= Stated problem 1 =
From the knife patina thread, list each phrase that names a season or a past stretch of time.
= Stated problem 2 =
Extend the knife patina thread with a further post that picks up after its final sentence.

I did the onion julienne/wipe patina when I first got my Shig last fall. Hacked up about 10 quarts, and the patina set in perfectly. No discoloration/staining after the fact. Nice blue patina. Asked Jon to do a natural stone, Kasumi finish over the winter, and the patina set in even faster with the same technique, and brighter blues.


----------



## matt79

I clean the patina of my knives every night after service.When I do my prep i will leave highly reactive stuff like onions/shallots for last.By the time I get there I have a nice patina already and avoid brown onions etc. .,works with all the knives I have used so far even highly reactive ones such as shigs. I also have a couple of stainless I can use just in case.


----------



## Von blewitt

This is my Shig, my main knife for the last month, I haven't forced any patina or taken any deliberate steps to minimise patina, and I don't baby it, just wipe regularly, no brown no reactivity, the heiji Swedish carbon Gyuto i had was pretty reactive though and it took a brown patina.

= Information provided =
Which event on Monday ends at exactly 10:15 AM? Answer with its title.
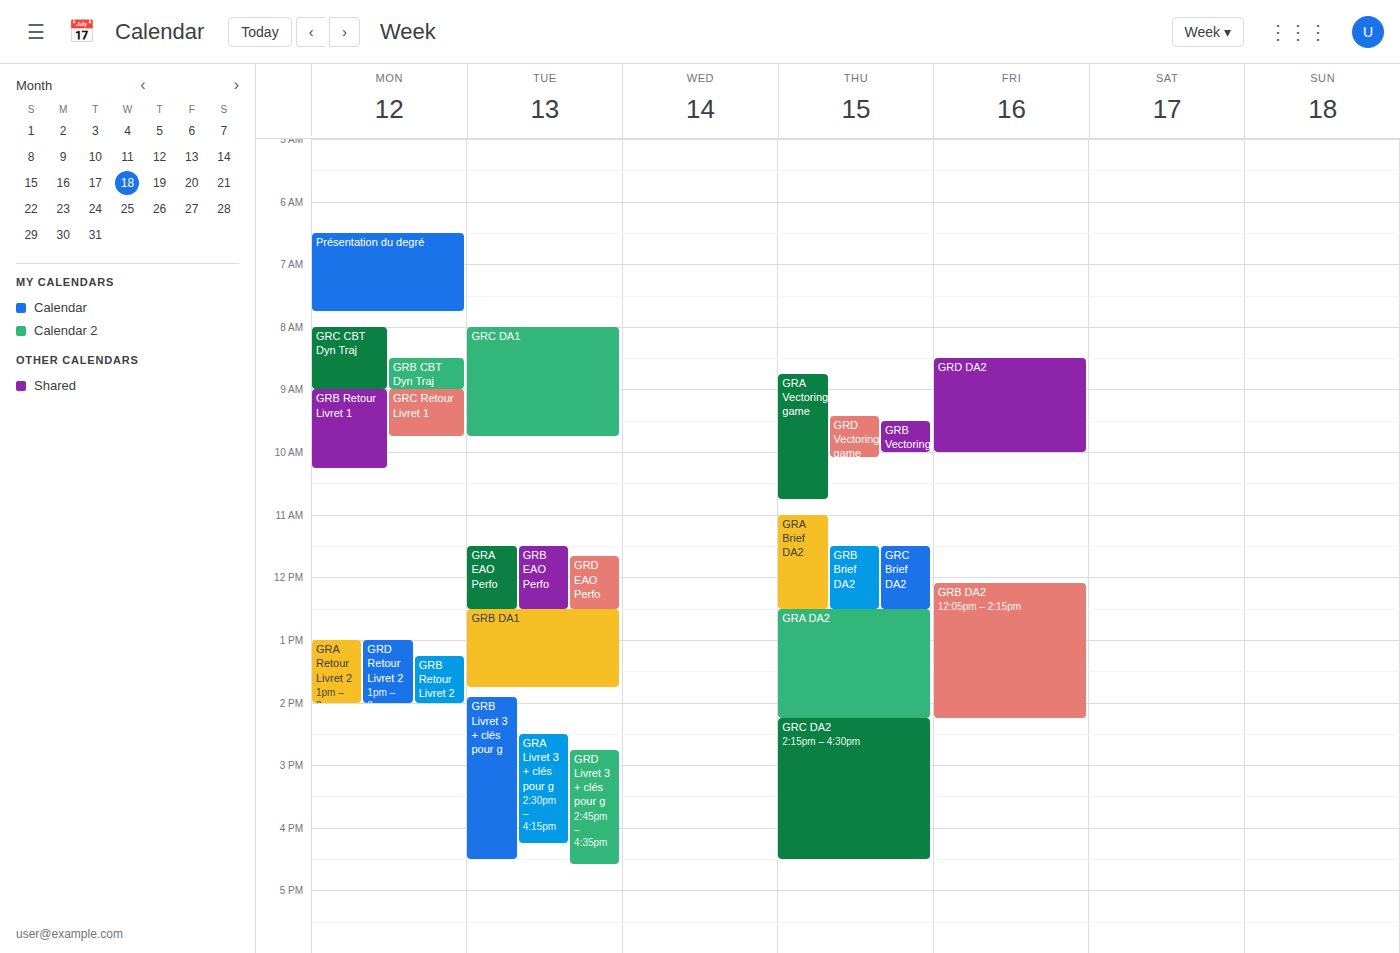
"GRB Retour Livret 1""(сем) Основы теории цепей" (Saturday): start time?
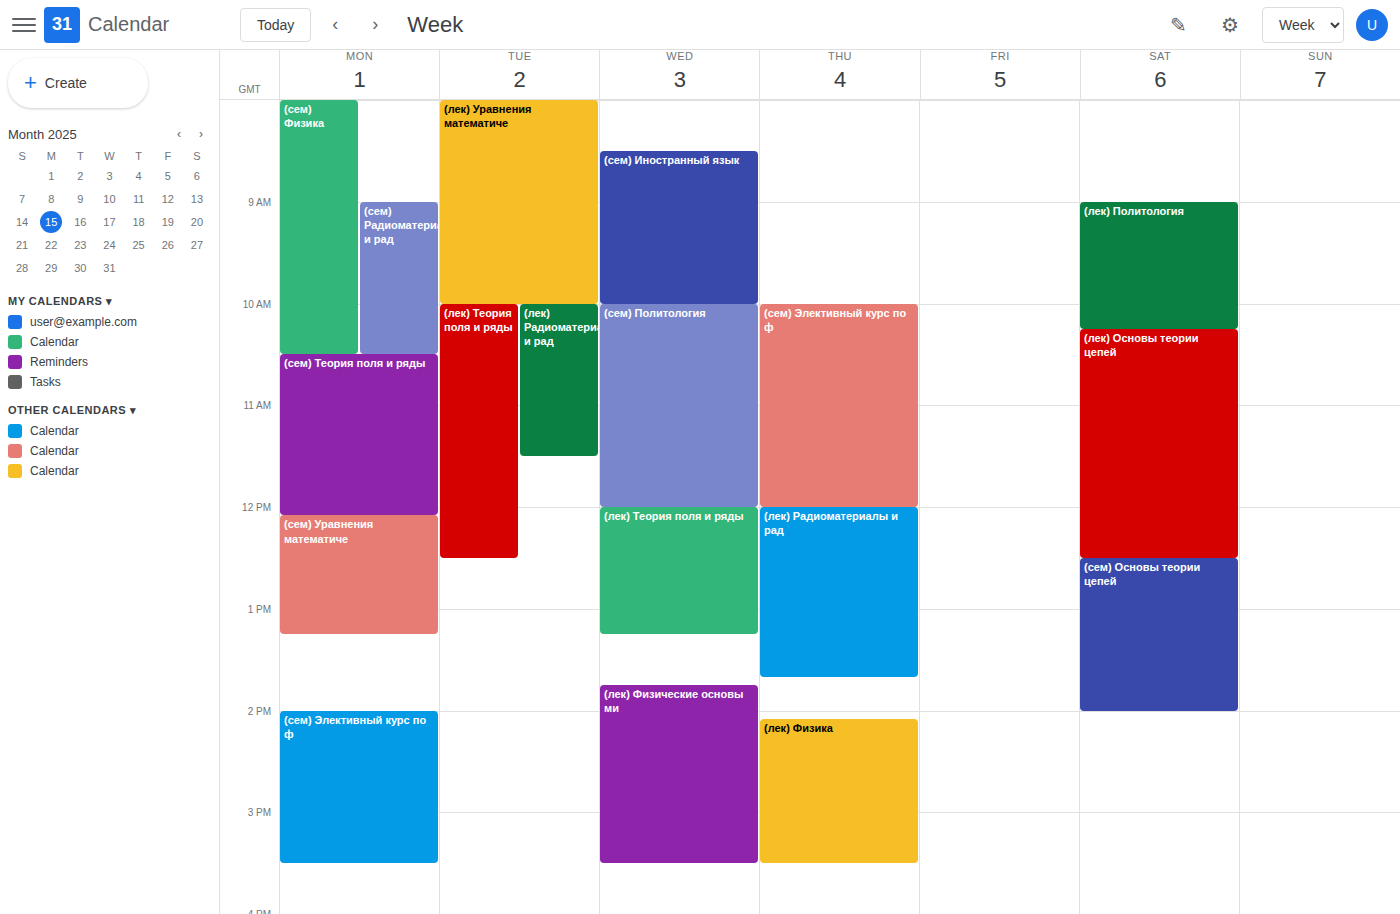
12:30 PM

= Task output 1 =
last fall
over the winter
for the last month

= Task output 2 =
[/URL][/IMG]


----------



## Sambal

Von blewitt said:


> This is my Shig, my main knife for the last month, I haven't forced any patina or taken any deliberate steps to minimise patina, and I don't baby it, just wipe regularly, no brown no reactivity, the heiji Swedish carbon Gyuto i had was pretty reactive though and it took a brown patina.
> 
> 
> 
> [/URL][/IMG]






Von B. have you noticed any difference in reactivity between the kasumi and kitaeji Shigs?

My kasumi Shig gyuto was reactive for a while but after a large batch of onions, not just cutting but rubbing the waste ends on the blade as well, it just lost its reactivity altogether. Worked well for me!


----------



## matt79

I havent got a brown patina with my shig or my heiji to be honest .The way your shig looks is pretty much the way all my carbons look after service.Then I clean them with baking soda.Love the cleaning my knives ritual at the end of service means I have survived another day, dont have to deal with any work related crap for the next 12hours and its time for cold beer


----------



## ChipB

Von blewitt said:


> This is my Shig, my main knife for the last month, I haven't forced any patina or taken any deliberate steps to minimise patina, and I don't baby it, just wipe regularly, no brown no reactivity, the heiji Swedish carbon Gyuto i had was pretty reactive though and it took a brown patina.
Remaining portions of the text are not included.